==== 原文 ====
渕野 昌(Sakaé Fuchino)
(この文章はまだ書きかけです)
2008年の夏にネット上に公開した文書 の中で,
… というのも, なぜだかは分らない が,∈-無限下降列に対して病的な興味を示す素人数学者が後をたたないからで ある.私の知っている例でも,体系の言語で記述される(内的な)無限降下列 とモデルでの無限降下列の区別さえ定かでないような,∈ の整列性を仮定し ない集合論に関するあやしげな博士論文が,集合論以外の専門の数学者による 審査で通ってしまった,という,ある旧帝国大学*2での最近の事例がある.こ のような不愉快な傾向に拍車をかけるようなまねはくれぐれもやめてほしい, と強く希望する次第である.と書きました. 「とんでも数学者」を挑発しようと思って,意図的にこのような書きかたをしたのでしたが, 実際,インターネット上で, 私の意図を十二分に汲まれて,挑発に乗られた方もいらっしゃったようです.
しかし,言い放しというのも無責任なので, ここで,このような, 通常の集合論と異なる集合の理論(特にここでは, 「基礎の公理の成り立たない集合論」)に対する, もうすこしきちんとした所信表明をしておこうと思います.以下の文章は, そのような目的で書かれたものであります.読者としては, 集合論の公理系についてのぼんやりとしたイメージくらいは持っている人を想定していますが, 予備知識は,例えば, 末尾の文献表にあげた拙著 [2] の前半の内容くらいで十分全部カバーできると思います.
基礎の公理 (Axiom of Foundation) は,
基礎の公理は, 他の集合論の公理よりも遅れてスタンダードな公理系に組みいれられるようになったものです. そのせいか,数理論理学を専門としない人で,この公理には何か問題がある, と思っている方も少なくないようです.
==== 利用できるデータ ====
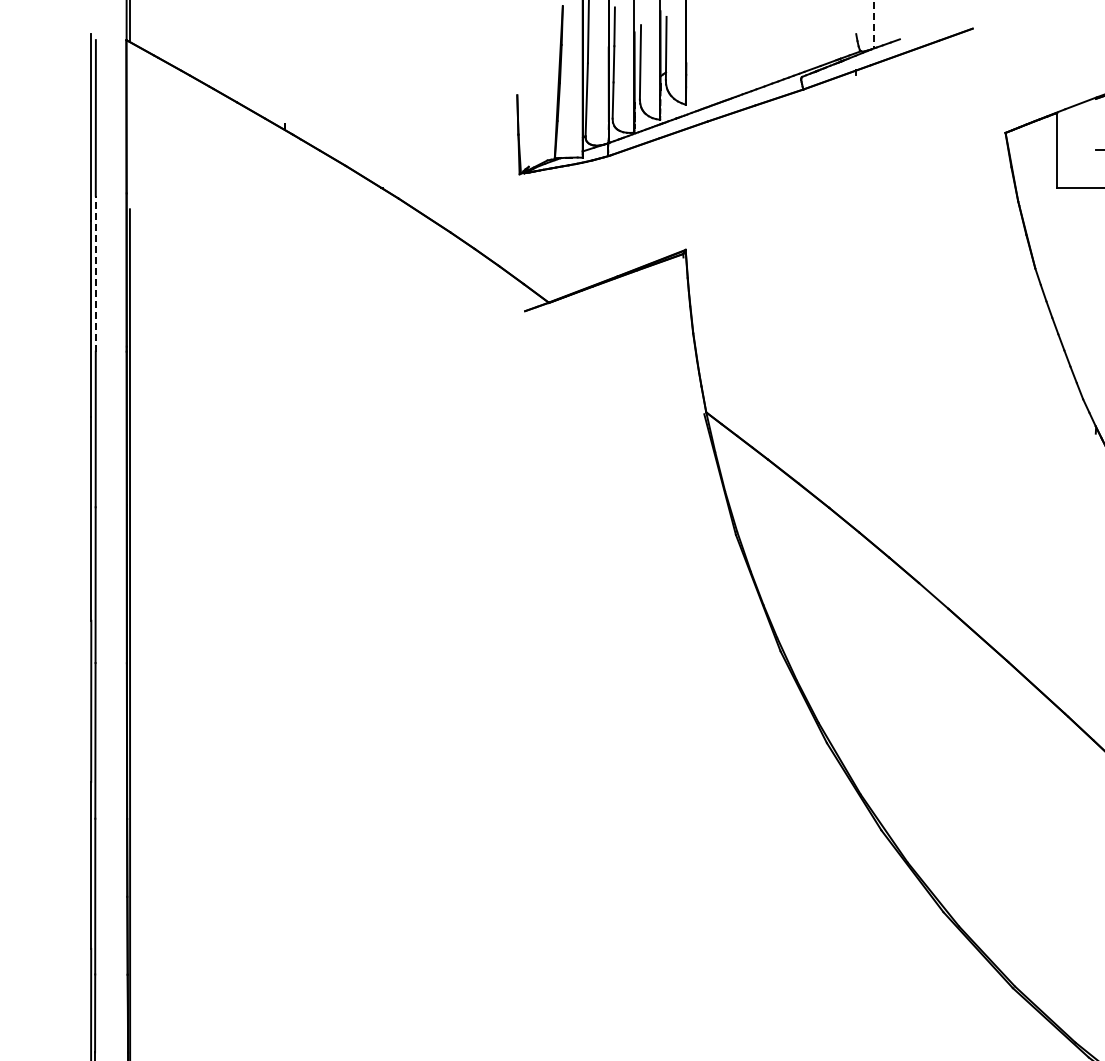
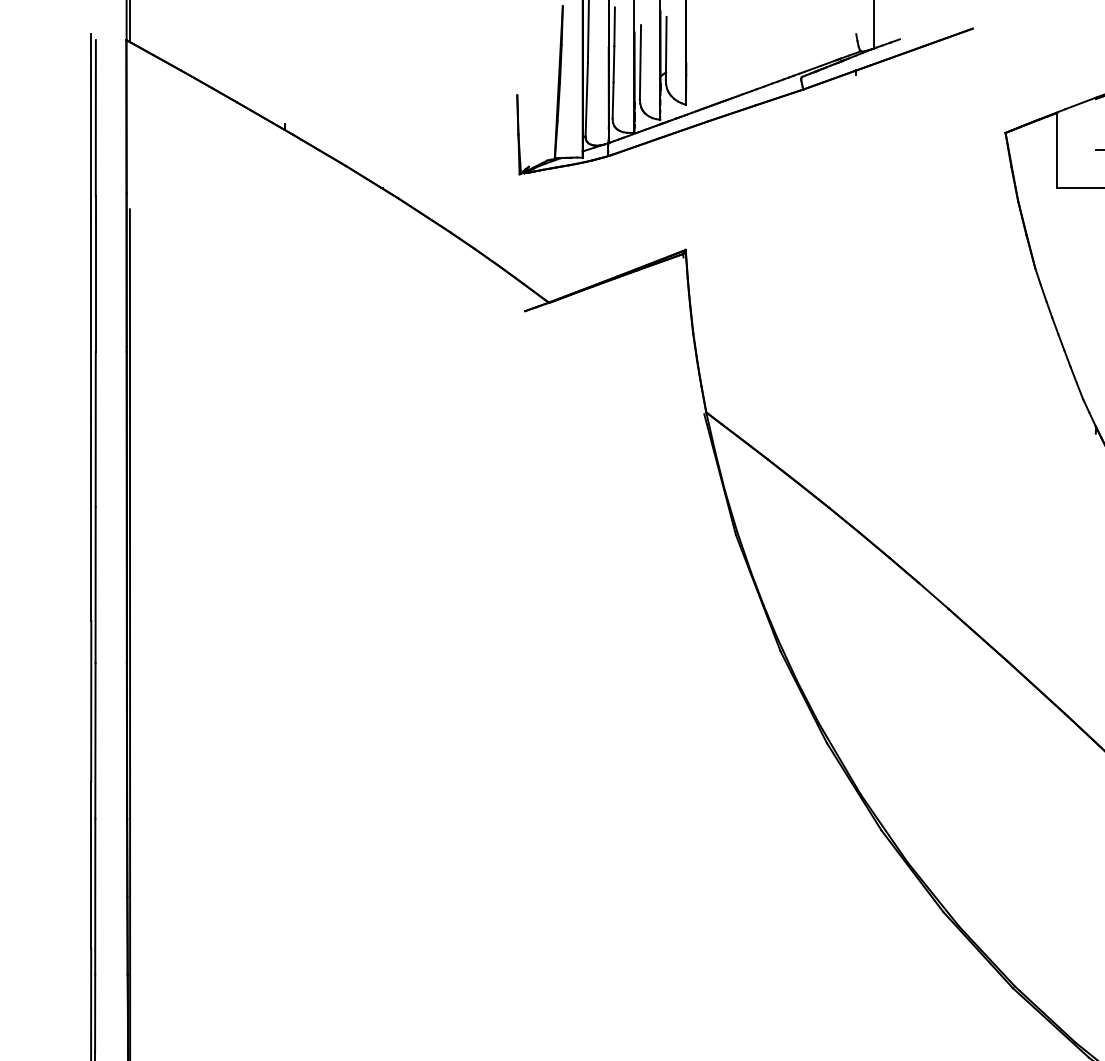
line at (873, 24): dashed -> solid
line at (95, 273): dashed -> solid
====
次の課題.
A: 基礎の公理についての原文によると、基礎の公理は他の集合論の公理と比べて、いつごろスタンダードな公理系に組みいれられるようになりましたか。
B: 基礎の公理についての原文を、最後の文の後から書き継いでください。

課題の解答.
A: 他の集合論の公理よりも遅れて組みいれられるようになりました。

B:
他の集合論の公理が, 様々な集合の存在や, すでに存在している集合から新しい集合を構成するときの個々の構成原理の成立を主張しているのに対し, 基礎の公理は, 集合論の対象である一つ一つの集合に対し,(1) の性質を持たなければいけない, という制限を果している,と解釈することのできる公理になっています.このことは, 「考えられるものすべてを集合として考える」というカントルの精神からは 批判されてもいいのではないか,と思われるかもしれません.
しかし, それにもかかわらず, 普通には基礎の公理を仮定した集合論が数学のベース理論として採用されているのは, 『数学を展開するための基礎としての集合論』, という立場からは, 基礎の公理を満たすような集合の全体の領域を出る必要がないことが, 判っている,と断言できるからです. たとえば,自然数の全体 N や実数の全体 R, 実数から実数への関数の全体 …,などはすべて, このような基礎の公理を満たす領域の中で自然に構成できます (註 1).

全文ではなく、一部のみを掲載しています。